En agosto de 2023 yo solo quería descansar. Había terminado un ciclo escolar extenuante: de un lado, mi labor como Asesor Técnico Pedagógico en lenguaje oral y escrito; del otro, mis clases en el IEENN. Ambos frentes me habían dejado con esa mezcla de satisfacción y agotamiento que solo entiende quien vive al ritmo del calendario escolar. Así que cuando llegamos con mi familia a un pequeño hotel en Puerto Vallarta, lo único que buscaba era silencio, agua fresca y la compañía de mi hija, que entonces tenía apenas cuatro años.
Las mañanas transcurrían sin prisa, entre chapoteos en la alberca y los juegos improvisados que mi esposa y mi hija inventaban. Por las tardes, el ritual era recostarme en la cama, poner una película cualquiera y dejar que la mente se fuera por un rato. Incluso me había dado el lujo de un gesto radical: raparme. Creí que todo ese mes estaría dedicado a descansar, lejos de salones, aulas y reuniones. La imagen en el espejo me recordaba que, al menos por unos días, me permitía no pensar en formalidades.
Trataba de mantenerme al margen de las noticias, aunque no del todo: había un tema que me resultaba imposible ignorar. Ese verano se avecinaba la publicación de los nuevos Libros de Texto Gratuitos, los mismos que entrarían en uso a partir del ciclo escolar 2023-2024. Yo había colaborado en uno de esos proyectos y la sola idea de que pronto circularían en manos de maestros y alumnos me provocaba una mezcla de orgullo y ansiedad. Encendía la televisión y veía cómo se agitaba una campaña feroz de desinformación: acusaciones de ideología, sesgos, adoctrinamiento. Cada noticiero repetía las consignas con distinta voz, pero con el mismo tono alarmista. Y yo, a pesar de la calma aparente de mis días de vacaciones, no podía evitar preguntarme en qué terminaría todo aquello.
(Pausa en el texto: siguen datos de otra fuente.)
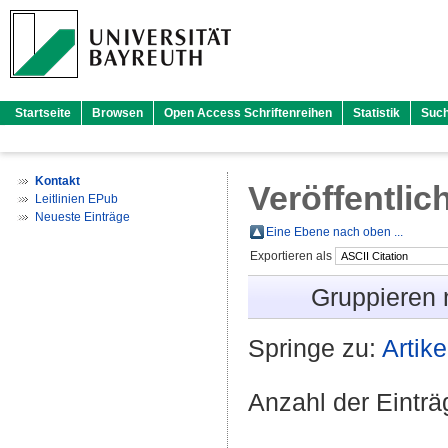
Startseite
Browsen
Open Access Schriftenreihen
Statistik
Suc
Kontakt
Veröffentlic
Leitlinien EPub
Neueste Einträge
Eine Ebene nach oben ...
Exportieren als
Gruppieren
Springe zu:
Artike
Anzahl der Eintr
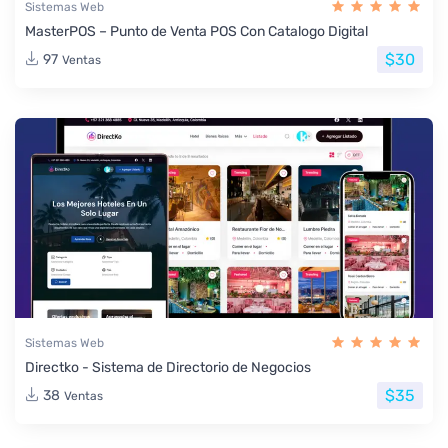
Sistemas Web
MasterPOS – Punto de Venta POS Con Catalogo Digital
$30
97
Ventas
Sistemas Web
Directko - Sistema de Directorio de Negocios
$35
38
Ventas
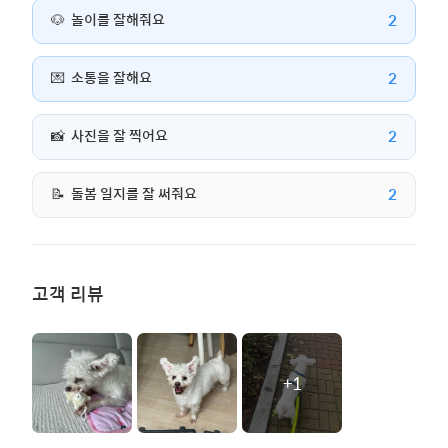
2
🐶
놀이를 잘해줘요
2
💌
소통을 잘해요
2
📸
사진을 잘 찍어요
2
📝
돌봄 일지를 잘 써줘요
고객 리뷰
+1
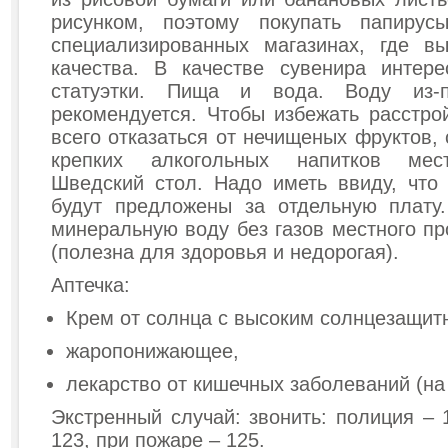
рисунком, поэтому покупать папирус
специализированных магазинах, где в
качества. В качестве сувенира интер
статуэтки. Пища и вода. Воду из-
рекомендуется. Чтобы избежать расстро
всего отказаться от нечищеных фруктов,
крепких алкогольных напитков мест
Шведский стол. Надо иметь ввиду, что
будут предложены за отдельную плату
минеральную воду без газов местного пр
(полезна для здоровья и недорогая).
Аптечка:
Крем от солнца с высоким солнцезащи
жаропонижающее,
лекарство от кишечных заболеваний (на 
Экстренный случай: звонить: полиция – 
123, при пожаре – 125.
Fue justo el último día de descanso cuando sonó el teléfono. La llamada provenía de la Ciudad de México. La invitación era tan clara como inesperada: participar en una serie de conferencias en el Salón de la Tesorería de Palacio Nacional, a lado de la Secretaria de Educación Pública. Yo tendría que presentar la estructura y los rasgos principales del proyecto en el que había trabajado, explicar que los propios docentes mexicanos habíamos estado detrás de los materiales y, sobre todo, responder a las críticas que en esos días inundaban los medios.
Acepté sin pensarlo demasiado. Me emocionaba la posibilidad de hablar en un recinto que desde niño me había fascinado. Lo conocí primero en las páginas de mis propios libros de texto, en una ilustración que mostraba su arquitectura solemne. Años después lo vi de cerca en el Centro Histórico de la capital, y la impresión fue la misma: un lugar cargado de historia. Ahora se me abría la puerta para estar dentro, y además con una tarea nada sencilla.
Esa misma tarde organizamos el regreso a Tepic. Al amanecer siguiente tomé camino: primero a la central de camiones, después al aeropuerto de Guadalajara y, de ahí, el vuelo hacia la Ciudad de México. Durante el trayecto, entre maletas y esperas, abrí la computadora y comencé a preparar unas diapositivas. Imaginaba posibles preguntas, trazaba mentalmente las ideas centrales de lo que diría. El descanso había terminado: estaba a punto de enfrentar una experiencia que marcaría un antes y un después en mi vida profesional… y lo haría, además, con la cabeza rapada.